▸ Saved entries
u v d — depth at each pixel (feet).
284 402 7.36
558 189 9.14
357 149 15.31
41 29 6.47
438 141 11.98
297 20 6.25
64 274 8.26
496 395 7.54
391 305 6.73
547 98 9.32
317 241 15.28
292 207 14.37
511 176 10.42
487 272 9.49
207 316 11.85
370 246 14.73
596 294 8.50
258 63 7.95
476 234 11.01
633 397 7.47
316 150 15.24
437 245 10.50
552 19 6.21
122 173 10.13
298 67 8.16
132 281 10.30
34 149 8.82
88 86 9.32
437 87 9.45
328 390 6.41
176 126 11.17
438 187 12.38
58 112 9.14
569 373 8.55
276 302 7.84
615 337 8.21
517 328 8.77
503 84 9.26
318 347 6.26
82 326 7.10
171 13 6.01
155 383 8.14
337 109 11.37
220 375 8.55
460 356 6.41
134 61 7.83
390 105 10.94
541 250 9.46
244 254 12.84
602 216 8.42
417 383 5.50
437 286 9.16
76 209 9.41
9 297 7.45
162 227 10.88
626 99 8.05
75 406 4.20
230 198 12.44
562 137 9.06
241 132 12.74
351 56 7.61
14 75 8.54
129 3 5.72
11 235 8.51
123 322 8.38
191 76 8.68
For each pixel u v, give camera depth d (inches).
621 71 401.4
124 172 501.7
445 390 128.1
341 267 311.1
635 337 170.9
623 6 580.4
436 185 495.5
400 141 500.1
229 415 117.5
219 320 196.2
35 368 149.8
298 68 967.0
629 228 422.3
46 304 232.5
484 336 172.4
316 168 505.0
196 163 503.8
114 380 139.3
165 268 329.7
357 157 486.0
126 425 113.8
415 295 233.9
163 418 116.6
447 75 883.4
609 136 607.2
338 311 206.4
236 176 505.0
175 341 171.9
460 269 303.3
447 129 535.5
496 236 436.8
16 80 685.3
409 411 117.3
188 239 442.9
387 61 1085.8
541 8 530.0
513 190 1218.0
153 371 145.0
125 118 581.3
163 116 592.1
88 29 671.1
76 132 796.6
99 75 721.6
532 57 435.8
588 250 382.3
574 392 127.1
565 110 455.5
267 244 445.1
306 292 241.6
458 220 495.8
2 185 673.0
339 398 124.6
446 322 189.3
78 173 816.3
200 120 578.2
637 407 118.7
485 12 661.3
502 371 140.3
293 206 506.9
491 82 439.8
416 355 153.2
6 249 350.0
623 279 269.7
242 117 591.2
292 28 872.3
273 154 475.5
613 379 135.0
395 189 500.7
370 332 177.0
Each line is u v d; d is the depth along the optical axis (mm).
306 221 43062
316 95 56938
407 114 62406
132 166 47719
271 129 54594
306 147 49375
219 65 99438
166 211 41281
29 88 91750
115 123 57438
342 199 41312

▸ Exercise aim
The full set of records must be transcribed character for character.

▸ Output below
u v d — depth at each pixel (feet).
284 402 7.36
558 189 9.14
357 149 15.31
41 29 6.47
438 141 11.98
297 20 6.25
64 274 8.26
496 395 7.54
391 305 6.73
547 98 9.32
317 241 15.28
292 207 14.37
511 176 10.42
487 272 9.49
207 316 11.85
370 246 14.73
596 294 8.50
258 63 7.95
476 234 11.01
633 397 7.47
316 150 15.24
437 245 10.50
552 19 6.21
122 173 10.13
298 67 8.16
132 281 10.30
34 149 8.82
88 86 9.32
437 87 9.45
328 390 6.41
176 126 11.17
438 187 12.38
58 112 9.14
569 373 8.55
276 302 7.84
615 337 8.21
517 328 8.77
503 84 9.26
318 347 6.26
82 326 7.10
171 13 6.01
155 383 8.14
337 109 11.37
220 375 8.55
460 356 6.41
134 61 7.83
390 105 10.94
541 250 9.46
244 254 12.84
602 216 8.42
417 383 5.50
437 286 9.16
76 209 9.41
9 297 7.45
162 227 10.88
626 99 8.05
75 406 4.20
230 198 12.44
562 137 9.06
241 132 12.74
351 56 7.61
14 75 8.54
129 3 5.72
11 235 8.51
123 322 8.38
191 76 8.68
For each pixel u v, give camera depth d (inches).
621 71 401.4
124 172 501.7
445 390 128.1
341 267 311.1
635 337 170.9
623 6 580.4
436 185 495.5
400 141 500.1
229 415 117.5
219 320 196.2
35 368 149.8
298 68 967.0
629 228 422.3
46 304 232.5
484 336 172.4
316 168 505.0
196 163 503.8
114 380 139.3
165 268 329.7
357 157 486.0
126 425 113.8
415 295 233.9
163 418 116.6
447 75 883.4
609 136 607.2
338 311 206.4
236 176 505.0
175 341 171.9
460 269 303.3
447 129 535.5
496 236 436.8
16 80 685.3
409 411 117.3
188 239 442.9
387 61 1085.8
541 8 530.0
513 190 1218.0
153 371 145.0
125 118 581.3
163 116 592.1
88 29 671.1
76 132 796.6
99 75 721.6
532 57 435.8
588 250 382.3
574 392 127.1
565 110 455.5
267 244 445.1
306 292 241.6
458 220 495.8
2 185 673.0
339 398 124.6
446 322 189.3
78 173 816.3
200 120 578.2
637 407 118.7
485 12 661.3
502 371 140.3
293 206 506.9
491 82 439.8
416 355 153.2
6 249 350.0
623 279 269.7
242 117 591.2
292 28 872.3
273 154 475.5
613 379 135.0
395 189 500.7
370 332 177.0
Each line is u v d; d is the depth along the optical axis (mm).
306 221 43062
316 95 56938
407 114 62406
132 166 47719
271 129 54594
306 147 49375
219 65 99438
166 211 41281
29 88 91750
115 123 57438
342 199 41312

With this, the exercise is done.